Chances are there was that one person who believed in you, who affirmed you, and who saw potential in you that you couldn’t see in yourself.
What does this mean for teachers?
There is no magic formula for affirming students. It is deeply contextual and deeply relational. However, here are a few things I’ve noticed from my own experience and from observing people around me.
- Make it specific. In my son’s case, he had two coaches who both said, “you have the potential to be a real power hitter.” They saw potential in the strength of his swing. They gave him a vision for where he might hit in the line-up. Kids can see through vague feel-good statements like, “you’ll be great at this someday.” They need to imagine something concrete.
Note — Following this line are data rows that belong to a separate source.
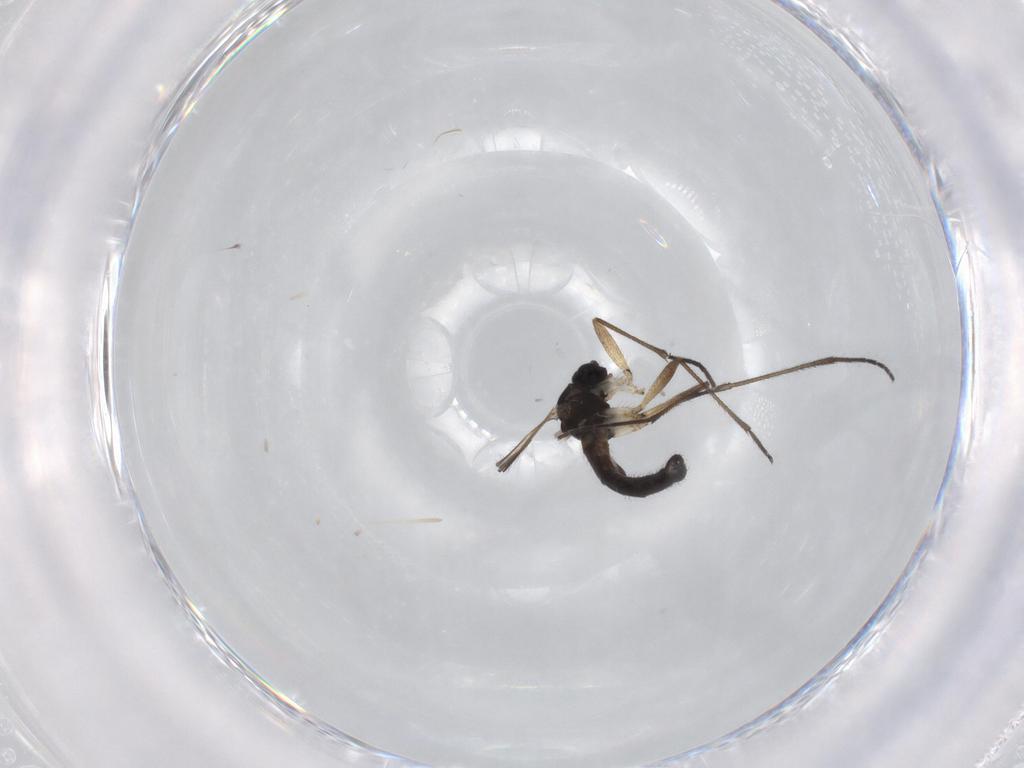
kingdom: Animalia
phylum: Arthropoda
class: Insecta
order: Diptera
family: Sciaridae
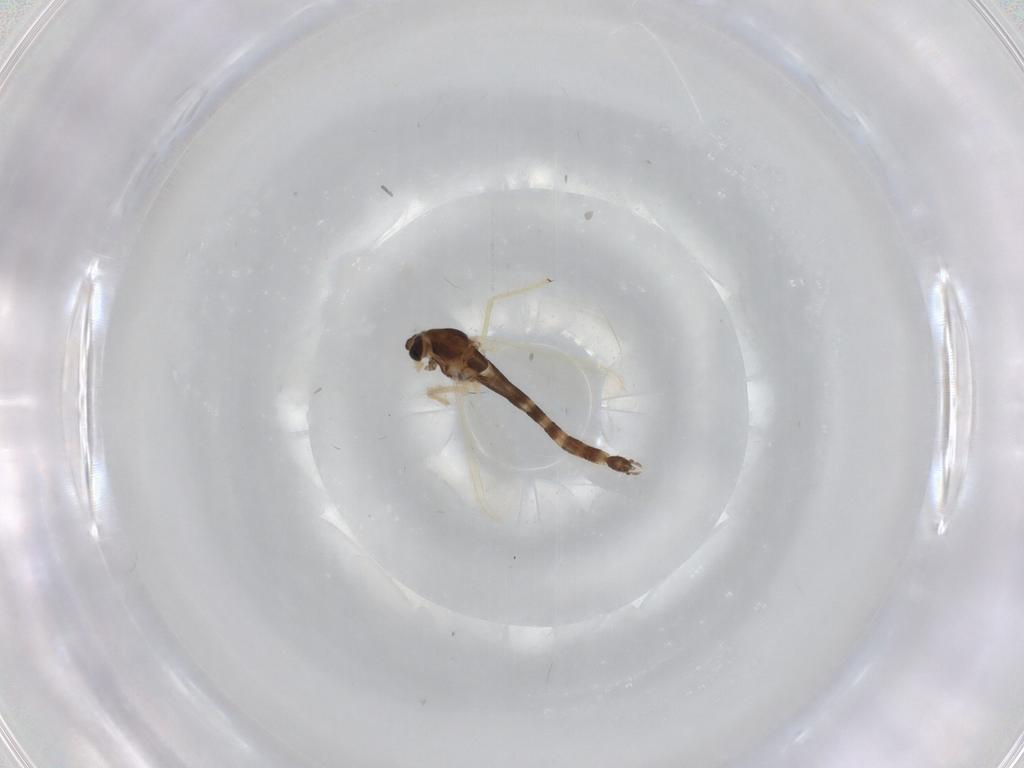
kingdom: Animalia
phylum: Arthropoda
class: Insecta
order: Diptera
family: Chironomidae
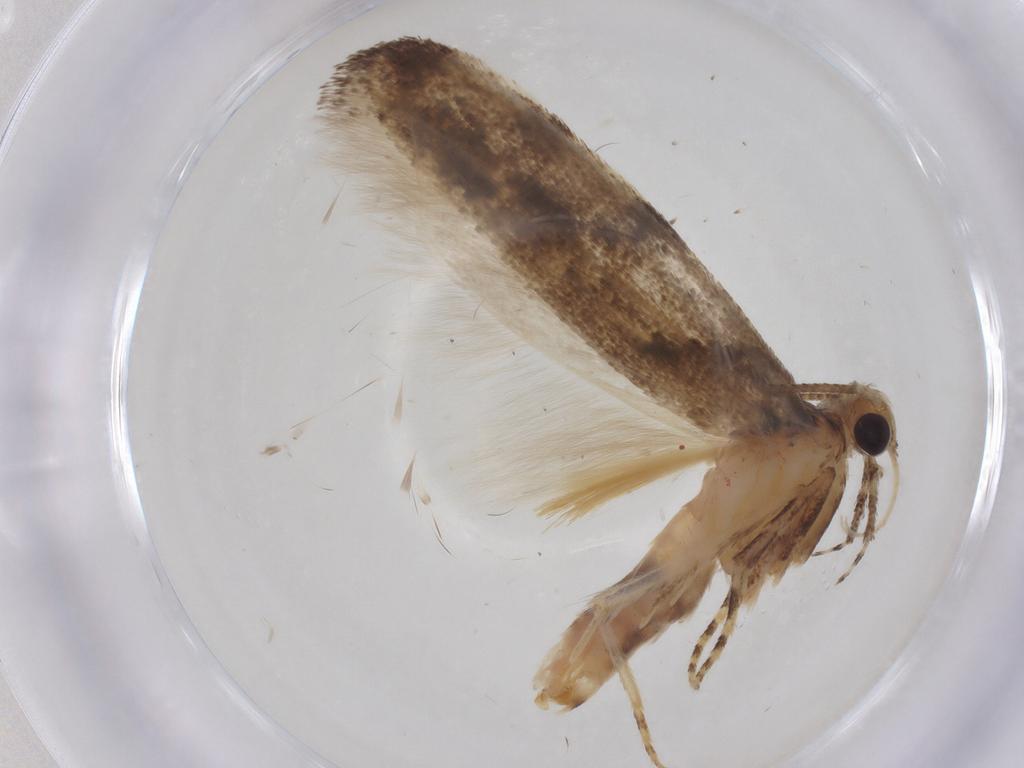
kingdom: Animalia
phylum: Arthropoda
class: Insecta
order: Lepidoptera
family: Gelechiidae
- Affirm potential rather than talent. Dweck has been critical about praising talent because it makes people risk-averse and afraid of failing. We see this often with students in the Gifted program. But this is different. This is about seeing something you notice that they’re doing correctly now and saying, “If you build on that, you’ll be able to . . .” It’s about affirming something that’s already there. Maybe a student is sketching on the margins and you ask, “Have you considered making a comic book?”
- Be sincere. As a kid, I struggled with math. I had teachers who said, “Actually, you’re pretty good” or even “If you work harder, you’ll get faster and you’ll probably earn A’s.” I knew better. It wasn’t until years later that I learned about my dyscalculia. However, I had a statistics teacher who said, “Math may never be fast for you. It may never be easy. But you are excellent at analysis and I can see you thriving with quantitative research.” It was sincere and specific and it stuck.
- Create opportunities for students to see it themselves. Micah began to gain confidence when his coach affirmed him in practice. But what really gave him an extra boost was staying in the line-up for another at-bat. We, as teachers, need to create opportunities for students to practice in areas where we have affirmed them. This is why I love the Genius Hour concept. It’s a low-risk way to say, “Practice this and learn this. It’s okay if it’s not perfect.”
Ultimately, affirmation only goes so far. At some point, students need to internalize the belief that they can succeed. Part of this is self-concept. Another part is self-efficacy. Still, another part is a growth mindset. But as educators, we get the opportunity to speak truth into our students’ lives. We get to share what we can see that they can’t see through the haze of their self-doubt.